I Care a Lot, c’est Rosamund Pike qui retrouve pour notre plus grand plaisir un rôle à la hauteur de son machiavélique talent. Devant le réalisateur du piteux La 5ème Vague, le plaisir se dégonfle pourtant rapidement.
Depuis son impressionnante prestation dans le Gone Girl de David Fincher, Rosamund Pike avait pris un soin tout particulier à inscrire sa carrière dans un cinéma indépendant riche de nouvelles propositions pour sa carrière, en s’écartant volontiers de sa marquante prestation à la fois diabolique et glaçante qui aurait pu la cantonner au seul et même rôle. Après avoir campé Marie Curie dans le Radioactive de Marjane Satrapi, l’actrice britannique renoue pourtant avec la prestation qui lui a permise d’enfin paraître en haut de l’affiche avec le point de non-retour fêtant honteusement le départ de Pierce Brosnan Meurs un autre jour pour I Care a Lot. Rosamund Pike y retrouve ainsi le rôle d’une femme froide, opportuniste et calculatrice, qui détourne la loi à son bon plaisir pour amasser le plus de bénéfices sur des personnes âgées fortunées injustement mises sous tutelle. Un exercice joyeusement amoral qui se mue rapidement en déluge grossier.
Les meilleures auspices
Parce qu’I Care a Lot débute sous les meilleures auspices (sans jeu de mot). J. Blakeson, scénariste et metteur en scène, épouse ainsi complètement la prestation impériale de son actrice pour une comédie noire joyeusement amorale aussi proprette que finement exécutée. Bénéficiant d’une photographie soignée et d’un récit malin, l’incursion dans le récit du génial Peter Dinklage semble alors annoncer un boulevard pour l’affrontement entre deux acteurs au sommet de leur art.

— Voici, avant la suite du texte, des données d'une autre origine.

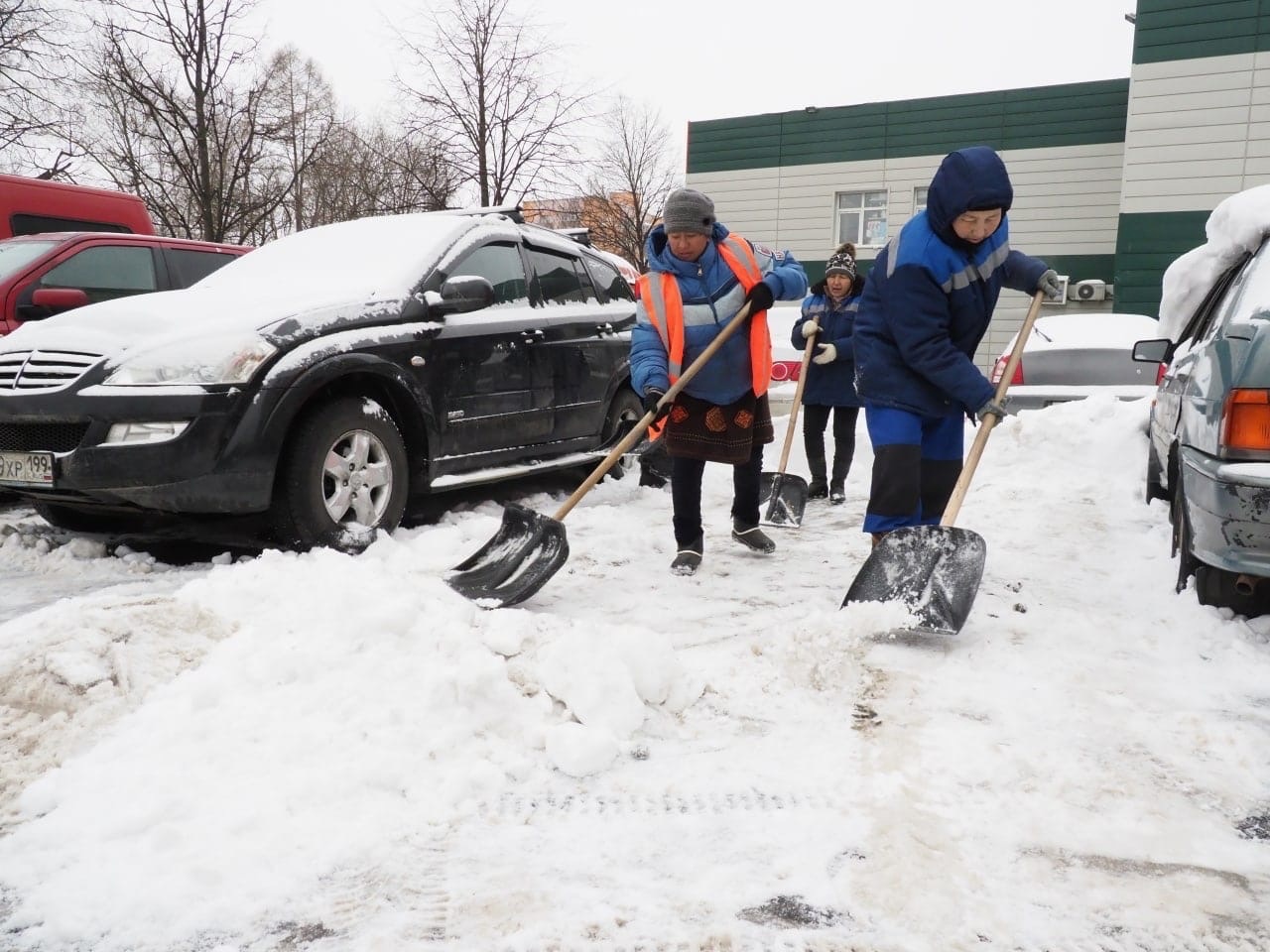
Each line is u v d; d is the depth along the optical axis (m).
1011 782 2.14
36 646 2.46
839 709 2.55
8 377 4.23
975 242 3.12
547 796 2.12
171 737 2.23
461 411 5.02
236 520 5.11
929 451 3.59
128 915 1.68
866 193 21.77
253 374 4.03
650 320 4.00
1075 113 19.28
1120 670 2.80
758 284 4.04
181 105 14.77
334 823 1.97
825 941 1.60
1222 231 4.54
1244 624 3.08
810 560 4.41
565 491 6.29
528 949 1.59
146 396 3.94
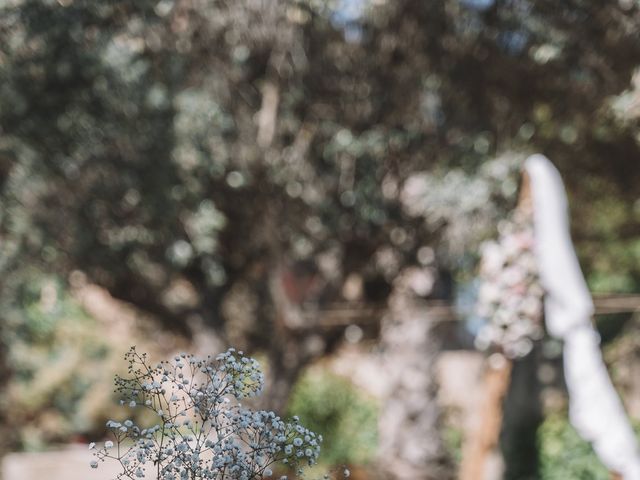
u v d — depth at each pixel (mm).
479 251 6109
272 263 6504
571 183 6066
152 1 5172
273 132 5852
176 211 5645
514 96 5594
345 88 5863
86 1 4957
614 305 5867
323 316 6691
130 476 2088
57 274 5793
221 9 5445
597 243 6852
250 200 6156
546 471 10055
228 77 5668
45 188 5418
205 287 6906
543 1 5094
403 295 7176
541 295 4512
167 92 5457
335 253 6480
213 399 2104
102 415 10055
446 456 8984
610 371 10078
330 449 11938
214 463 2072
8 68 4926
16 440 8086
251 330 7324
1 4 4742
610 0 4922
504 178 5875
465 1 5406
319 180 6152
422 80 5734
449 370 11664
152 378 2105
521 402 10438
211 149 5730
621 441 4121
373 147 5969
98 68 5109
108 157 5410
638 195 6016
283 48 5637
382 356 9109
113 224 5664
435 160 6035
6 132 5148
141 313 7605
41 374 9812
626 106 5164
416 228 6262
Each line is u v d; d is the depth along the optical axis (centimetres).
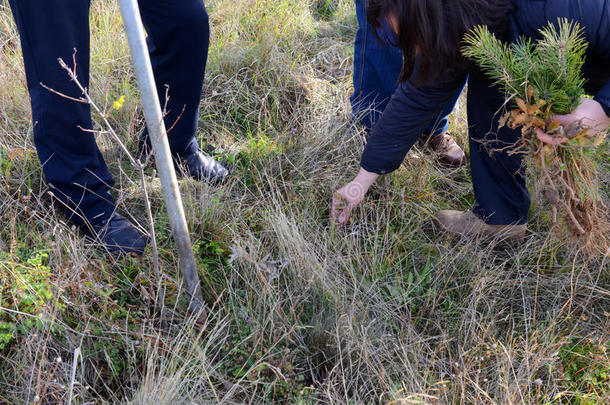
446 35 160
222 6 385
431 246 252
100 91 298
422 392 186
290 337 207
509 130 215
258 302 209
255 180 272
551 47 154
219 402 176
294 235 225
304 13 396
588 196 184
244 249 224
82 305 193
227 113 315
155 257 197
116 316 204
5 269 192
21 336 188
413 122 207
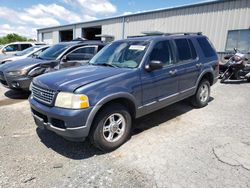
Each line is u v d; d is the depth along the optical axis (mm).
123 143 3748
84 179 2818
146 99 3953
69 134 3113
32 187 2664
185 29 14547
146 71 3906
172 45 4578
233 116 5039
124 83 3539
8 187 2656
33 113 3684
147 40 4281
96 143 3373
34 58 7277
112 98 3334
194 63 5043
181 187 2637
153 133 4160
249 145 3633
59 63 6617
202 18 13570
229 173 2887
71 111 3043
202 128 4367
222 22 12656
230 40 12461
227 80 9211
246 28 11664
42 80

D’un côté, on retrouve ainsi avec un plaisir intact Rosamund Pike qui semble revisiter son rôle d’Amy de Gone Girl dans une synthèse de femme forte et indépendante complètement détachée de présence masculine face à un Peter Dinklage jouissif en parrain de la mafia zen perpétuellement au bord de l’implosion.
Cependant, la mécanique si bien huilée se grippe, et la promesse d’un duel jouissif laisse rapidement place à la grossièreté d’un récit qui troque son élégance pour un inarrêtable et rocambolesque jeu de massacre. Coupant net avec l’impeccable première partie d’I Care a Lot, le récit de J. Blakeson se vautre alors dans la facilité, en troquant l’écrin idéal de paradis amoral taillé sur mesure pour son actrice principale en un enfer mafieux fait de tueries et d’enlèvements exécuté sans la moindre finesse. I Care a Lot semble alors déchiré en deux, entre l’élégance et un récit qui échappe complètement à son metteur en scène et scénariste, jusqu’à un interminable et rocambolesque final faisant définitivement sombrer le film dans l’excès.
Very EHPAD Trip
La surenchère sied ainsi mal à I Care a Lot qui perd ainsi tout l’impeccable équilibre qu’il avait su brillamment instiller. Transfigurant son héroïne proprette et vénale en prédatrice mettant au tapis du mafieux russe de la plus aisée des manières, le film de J. Blakeson se revêt alors d’une tenue d’actionner qui ne lui sied guère, et fait ainsi sombrer son film dans une surenchère qu’il n’arrive jamais à stopper. Consacrant ainsi de la plus saugrenue des manières l’amoralité au rang de norme pour s’en sortir, I Care a Lot conclut alors un récit devenu pataud. D’une belle promesse de comédie maîtrisée, I Care a Lot pêche finalement par excès, et comme son insatiable héroïne, le long-métrage de J. Blakeson semble clairement avoir les yeux plus gros que le ventre.
Parasité par l’orgueil de sa jouissive héroïne et se vautrant dans l’excès, I Care a Lot passe de la belle promesse au film pataud et grossier, tranchant net avec la belle promesse de comédie joyeusement amorale que le métrage laissait augurer. I Care a Lot, and this is definitely too much.